Question

Question about the Collatz Conjecture

Answer 1

There are broadly two options:
 

1. If we run it for a while and end up repeating a number (other than 1, 2, or 4), we're done - once you've hit a loop, you'll stay in that loop forever.
2. Show that its sequence (or some subsequence of it) is bounded below by some other sequence that stays above 4.

Answer 2

This is a rabbit hole I would avoid anyday

Answer 3

I don't have a real example, obviously, but there are a few possible ways this could be done:

* Show it ends in a loop other than 4,2,1, as mentioned
* Show that it has a repeating pattern of operations that makes it keep growing. As an example, if you can show that you'll get x -> ... -> 3 x -> ... -> 9 x  -> ... -> 27 x and so on forever, then you know x is a counterexample to the conjecture.
* Show it has some property which won't go away under the steps of the Collatz conjecture, and show that 4,2,1 don't have this property.
* Show that it has some property which will make it (after an unknown number of steps) go to a larger number with the same property.

As a (trivial) example, consider "if the number is odd then add 2, if the number is even but larger than 0 then subtract 2, if it's 0 then don't change it". If you start with 1 it's immediately obvious that you will never reach 0 with it. You can formally prove this by showing that 1 is odd, 0 is even, and the transformation never changes an odd number to an even number.

Answer 4

The fact we might not know if a sequence is a counterexample or not is why there is a possibility that the conjecture is independent from ZFC.

It is known that generalized version of Collatz conjecture are undecidable. Therefore, there exist some variants of the conjecture that is independent from ZFC. Whether it's the Collatz conjecture itself that is independent, we don't know.

Answer 5

Let x be a positive integer which the Collatz map C does not iterate to 1. The first thing to note is that there are actually *two* ways in which  C can fail to send x to 1.


a) **x is a pre-periodic point** - Applying C to x, you eventually iterate x to some integer n ≠ 1,2,4 which is a periodic point of C.

b) **x is a divergent point** - The sequence of iterates x, C(x), C(C(x)), ... tends to ∞.


It can be shown without too much difficulty that (a) is equivalent to x being expressible as:

(sum of products of powers of 2 and 3) ÷ (2^m - 3^n)

for some integers m,n≥1.

This can be rewritten as an exponential diophantine equation. There is a direct correspondence between solutions of this diophantine equation and periodic points of Collatz.

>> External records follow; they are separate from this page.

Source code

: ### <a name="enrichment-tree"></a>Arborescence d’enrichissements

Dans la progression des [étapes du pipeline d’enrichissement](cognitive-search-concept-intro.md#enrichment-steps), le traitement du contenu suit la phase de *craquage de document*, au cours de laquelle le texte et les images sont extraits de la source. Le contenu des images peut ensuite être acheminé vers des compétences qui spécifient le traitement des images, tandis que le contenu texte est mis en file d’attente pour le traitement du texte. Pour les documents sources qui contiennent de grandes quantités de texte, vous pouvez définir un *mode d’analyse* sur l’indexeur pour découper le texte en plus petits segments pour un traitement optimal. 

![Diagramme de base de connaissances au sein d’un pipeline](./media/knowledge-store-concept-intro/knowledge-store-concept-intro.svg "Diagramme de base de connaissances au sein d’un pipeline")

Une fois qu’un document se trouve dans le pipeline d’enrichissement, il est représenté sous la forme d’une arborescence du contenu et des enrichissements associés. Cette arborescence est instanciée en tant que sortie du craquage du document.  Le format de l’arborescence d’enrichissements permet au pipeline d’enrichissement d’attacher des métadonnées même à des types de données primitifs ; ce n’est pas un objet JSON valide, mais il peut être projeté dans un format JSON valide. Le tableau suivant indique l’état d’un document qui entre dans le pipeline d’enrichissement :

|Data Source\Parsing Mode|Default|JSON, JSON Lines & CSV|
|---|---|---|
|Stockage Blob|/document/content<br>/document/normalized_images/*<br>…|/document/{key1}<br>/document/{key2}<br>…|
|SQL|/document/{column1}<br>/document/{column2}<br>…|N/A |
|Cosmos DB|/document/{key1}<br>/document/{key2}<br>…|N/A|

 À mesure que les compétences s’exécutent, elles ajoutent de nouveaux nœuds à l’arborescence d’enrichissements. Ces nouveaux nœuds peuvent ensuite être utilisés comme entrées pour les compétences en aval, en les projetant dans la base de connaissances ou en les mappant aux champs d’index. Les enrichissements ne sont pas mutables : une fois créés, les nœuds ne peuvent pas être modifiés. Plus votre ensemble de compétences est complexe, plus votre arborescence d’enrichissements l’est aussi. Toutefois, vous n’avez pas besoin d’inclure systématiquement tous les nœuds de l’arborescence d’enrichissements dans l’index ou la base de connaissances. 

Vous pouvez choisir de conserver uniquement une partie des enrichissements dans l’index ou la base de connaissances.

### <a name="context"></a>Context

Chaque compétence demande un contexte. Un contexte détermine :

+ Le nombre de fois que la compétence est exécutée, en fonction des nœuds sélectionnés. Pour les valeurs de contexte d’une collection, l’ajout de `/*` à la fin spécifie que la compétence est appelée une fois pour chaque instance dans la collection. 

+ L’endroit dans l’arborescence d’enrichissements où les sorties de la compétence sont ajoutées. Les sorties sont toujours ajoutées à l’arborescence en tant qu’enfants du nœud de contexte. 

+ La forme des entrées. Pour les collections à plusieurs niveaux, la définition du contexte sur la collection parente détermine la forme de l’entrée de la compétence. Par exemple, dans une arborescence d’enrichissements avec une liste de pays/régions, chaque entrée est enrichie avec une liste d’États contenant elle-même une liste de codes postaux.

As for (b), it can, theoretically, be verified using some non-archimedean analysis. A sufficient (and, conjecturally, *necessary*) condition for x to be a divergent point is the existence of a certain measure zero set of 'irrational' 2-adic integers which is invariant under the left-digit-shift operation.

Answer 6

simple answer is we don't know yet

5n+1 version seem to diverge  
no proofs yet